Menghadirkan Harmoni Toleransi untuk Mencegah Riak-riak Intoleransi di Indonesia (Bagian 1)

Valensius Ngardi. Foto: Dokpri.

Masing-masing warga masih memahami toleransi hanya sebatas wacana dan gagasan belaka.

Oleh Valensius Ngardi, Mahasiswa Pascasarjana Studi Antar Iman UIN Sunan Kalijaga Yogyakarta

Indonesia dikenal dengan sebutan negara pluralisme dan multikulturalisme. Keberagaman agama dan budaya menjadi kekuatan bagi bangsa Indonesia untuk tetap bertahan dalam Negara Kesatuan Republik Indonesia (NKRI) sampai saat ini. Walaupun demikian, masih ada kelompok tertentu melakukan tindakan intoleransi yang dapat mengganggu keharmonisan dalam relasi antar umat beragama di Indonesia.

Beragam cara untuk menyelesaikan riak-riak kasus intoleransi yang terjadi, namun jalan penyelesaiannya tidak mudah. Banyak aral melintang yang menghambat dalam menyelesaikan kasus-kasus yang terjadi di Indonesia. Upaya untuk menemukan akar persoalan menjadi tantangan bersama sekaligus tanggung jawab sebagai warga beriman untuk tetap merawat, menjaga dan memelihara keberagaman yang ada.

Di sisi lain, masih ada warga yang sudah berusaha mengimplementasikan nilai-nilai yang sudah melekat dalam diri kita sebagai warga budaya Indonesia seperti: bersikap egaliter, toleransi dan humanis dengan lintas iman yang semestinya menghiasi keseharian hidup kita dengan sesama.

Selain itu ada pandangan lain bahwa, tata kelola keberagaman beragama di bawah naungan Pancasila dan UUD 1945, tidak menjamin hak-hak umat beragama diakui secara humanis dan bijaksana tentang keyakinan seseorang di ruang publik. Manakala hak minoritas sering kali diabaikan karena dipengaruhi berbagai kepentingan politik identitas, relasi kuasa dan hegemonik kepemimpinan.

Masing-masing warga masih memahami toleransi hanya sebatas wacana dan gagasan belaka. Dalam ruang-ruang dialog, implementasi budaya toleransi menjadi sebuah diskusi yang alot, meskipun di daerah tertentu masih bisa hidup berdampingan satu sama lain dalam bingkai keyakinan yang berbeda. Politik identitas semakin menguat ketika hubungan antar komunitas beragama sarat dengan pemetaan kelompok berdasarkan identitas ras, suku dan agama.

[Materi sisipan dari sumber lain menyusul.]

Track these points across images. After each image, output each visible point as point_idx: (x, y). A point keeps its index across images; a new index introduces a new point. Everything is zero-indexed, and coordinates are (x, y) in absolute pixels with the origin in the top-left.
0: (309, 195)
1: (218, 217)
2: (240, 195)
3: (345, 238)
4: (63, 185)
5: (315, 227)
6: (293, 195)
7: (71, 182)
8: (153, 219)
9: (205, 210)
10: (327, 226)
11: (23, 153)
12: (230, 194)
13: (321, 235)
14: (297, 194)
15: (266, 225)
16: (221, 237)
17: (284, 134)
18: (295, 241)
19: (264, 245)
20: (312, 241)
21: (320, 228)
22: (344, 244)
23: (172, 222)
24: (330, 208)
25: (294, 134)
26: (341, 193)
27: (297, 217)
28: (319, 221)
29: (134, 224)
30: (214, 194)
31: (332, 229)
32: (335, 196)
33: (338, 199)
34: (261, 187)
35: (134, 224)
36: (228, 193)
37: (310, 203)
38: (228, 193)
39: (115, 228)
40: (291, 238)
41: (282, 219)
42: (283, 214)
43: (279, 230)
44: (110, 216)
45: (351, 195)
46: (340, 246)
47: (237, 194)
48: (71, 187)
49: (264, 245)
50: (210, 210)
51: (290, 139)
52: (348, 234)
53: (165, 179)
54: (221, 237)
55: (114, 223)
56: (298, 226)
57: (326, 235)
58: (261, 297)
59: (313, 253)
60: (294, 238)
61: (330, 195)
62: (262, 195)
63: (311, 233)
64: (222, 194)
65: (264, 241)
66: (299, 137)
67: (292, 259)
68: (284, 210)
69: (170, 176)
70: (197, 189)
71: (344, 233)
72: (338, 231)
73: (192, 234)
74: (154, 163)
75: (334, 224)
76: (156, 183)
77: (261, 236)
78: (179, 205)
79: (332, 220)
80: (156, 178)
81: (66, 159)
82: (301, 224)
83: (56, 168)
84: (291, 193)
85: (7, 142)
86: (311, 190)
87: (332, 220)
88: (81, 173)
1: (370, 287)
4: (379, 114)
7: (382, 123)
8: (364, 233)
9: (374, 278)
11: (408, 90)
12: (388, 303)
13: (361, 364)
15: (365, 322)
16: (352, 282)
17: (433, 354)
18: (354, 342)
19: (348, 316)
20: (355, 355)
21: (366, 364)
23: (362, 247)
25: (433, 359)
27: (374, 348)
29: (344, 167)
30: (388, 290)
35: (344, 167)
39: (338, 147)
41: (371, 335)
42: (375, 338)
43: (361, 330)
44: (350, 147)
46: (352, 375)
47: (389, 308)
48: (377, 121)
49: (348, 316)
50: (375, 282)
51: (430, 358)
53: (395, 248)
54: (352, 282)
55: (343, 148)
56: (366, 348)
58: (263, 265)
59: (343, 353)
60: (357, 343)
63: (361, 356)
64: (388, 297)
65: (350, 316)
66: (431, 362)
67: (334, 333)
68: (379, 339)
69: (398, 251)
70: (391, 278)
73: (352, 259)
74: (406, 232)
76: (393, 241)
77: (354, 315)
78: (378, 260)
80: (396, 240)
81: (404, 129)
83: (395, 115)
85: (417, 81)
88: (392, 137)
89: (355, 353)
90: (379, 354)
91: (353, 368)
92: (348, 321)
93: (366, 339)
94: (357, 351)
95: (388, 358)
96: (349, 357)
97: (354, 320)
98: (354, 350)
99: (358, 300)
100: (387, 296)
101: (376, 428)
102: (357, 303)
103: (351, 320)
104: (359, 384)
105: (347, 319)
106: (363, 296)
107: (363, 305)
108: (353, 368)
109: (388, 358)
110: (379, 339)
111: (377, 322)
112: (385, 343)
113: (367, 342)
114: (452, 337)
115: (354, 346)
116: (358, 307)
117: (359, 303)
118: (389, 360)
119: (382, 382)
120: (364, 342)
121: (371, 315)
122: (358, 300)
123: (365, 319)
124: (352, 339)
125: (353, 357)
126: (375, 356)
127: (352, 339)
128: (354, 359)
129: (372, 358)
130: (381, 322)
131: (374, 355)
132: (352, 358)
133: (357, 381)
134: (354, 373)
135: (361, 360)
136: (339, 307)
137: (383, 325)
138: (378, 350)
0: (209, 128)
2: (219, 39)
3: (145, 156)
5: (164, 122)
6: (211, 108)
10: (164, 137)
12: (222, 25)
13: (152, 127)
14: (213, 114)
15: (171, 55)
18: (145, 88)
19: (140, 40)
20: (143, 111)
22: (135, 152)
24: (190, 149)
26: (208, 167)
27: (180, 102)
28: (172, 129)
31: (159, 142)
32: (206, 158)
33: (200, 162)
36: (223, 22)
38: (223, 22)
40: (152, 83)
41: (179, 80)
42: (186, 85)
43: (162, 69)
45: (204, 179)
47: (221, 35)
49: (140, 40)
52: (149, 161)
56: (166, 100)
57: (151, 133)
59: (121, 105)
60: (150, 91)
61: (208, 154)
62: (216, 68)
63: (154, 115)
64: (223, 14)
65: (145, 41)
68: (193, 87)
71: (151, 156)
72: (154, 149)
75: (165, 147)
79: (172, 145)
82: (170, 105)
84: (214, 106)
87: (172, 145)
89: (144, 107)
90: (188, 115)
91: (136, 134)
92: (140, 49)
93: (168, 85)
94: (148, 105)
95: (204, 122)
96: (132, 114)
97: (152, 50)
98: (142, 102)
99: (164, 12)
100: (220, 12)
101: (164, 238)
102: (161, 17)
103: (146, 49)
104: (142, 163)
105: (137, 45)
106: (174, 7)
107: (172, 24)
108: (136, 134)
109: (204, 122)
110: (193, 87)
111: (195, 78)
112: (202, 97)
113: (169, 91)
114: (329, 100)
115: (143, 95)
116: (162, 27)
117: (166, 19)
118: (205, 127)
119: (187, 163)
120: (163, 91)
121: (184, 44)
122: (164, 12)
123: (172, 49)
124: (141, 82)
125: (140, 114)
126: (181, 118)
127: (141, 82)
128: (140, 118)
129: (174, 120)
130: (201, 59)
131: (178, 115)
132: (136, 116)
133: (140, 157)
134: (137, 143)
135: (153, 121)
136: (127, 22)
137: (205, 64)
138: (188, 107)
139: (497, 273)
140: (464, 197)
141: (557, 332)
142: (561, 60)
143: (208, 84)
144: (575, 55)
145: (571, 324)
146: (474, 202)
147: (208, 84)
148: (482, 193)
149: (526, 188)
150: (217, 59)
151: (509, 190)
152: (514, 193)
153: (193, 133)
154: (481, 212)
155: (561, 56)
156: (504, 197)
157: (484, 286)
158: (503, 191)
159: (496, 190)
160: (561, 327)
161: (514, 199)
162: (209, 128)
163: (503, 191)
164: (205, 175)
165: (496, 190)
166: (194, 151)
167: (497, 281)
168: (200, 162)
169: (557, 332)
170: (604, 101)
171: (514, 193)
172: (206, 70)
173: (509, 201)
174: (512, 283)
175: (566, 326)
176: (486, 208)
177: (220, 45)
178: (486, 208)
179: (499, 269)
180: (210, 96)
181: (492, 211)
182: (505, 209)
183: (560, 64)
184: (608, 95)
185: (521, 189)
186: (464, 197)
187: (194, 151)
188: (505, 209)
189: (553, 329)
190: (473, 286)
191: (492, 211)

Tulisan sederhana ini hanyalah sebuah refleksi yang bertujuan untuk menghadirkan harmoni toleransi sebagai kontrol sosial untuk mencegah riak-riak persoalan intolerasi di Indonesia sebagai refleksi penulis atas kasus yang bersentuhan dengan agama lewat berbagai pendekatan.

Tiga pendekatan: kekuatan, hak, & kepentingan, menurut Samsu Rizal Panggabean (2011) menjadi landasan kuat dalam menemukan ruang kebersamaan dan perbedaan agama di Indonesia. Untuk kasus dalam tulisan sederhana ini, saya mengambil pendekatan kekuatan.

Hal ini juga didukung oleh Bhiku Parekh (2008) tentang teori toleransi agama dalam konteks multikulturalisme. Selain itu dalam studi fenomenologi agama didukung oleh pandangan Jacques Waardenburg (2022) tentang tiga kebutuhan mendesak dalam mempelajari hubungan Muslim-Kristen menjadi frame mendasar dengan mengurai persoalan-persoalan konflik agama yang terjadi di Indonesia saat ini.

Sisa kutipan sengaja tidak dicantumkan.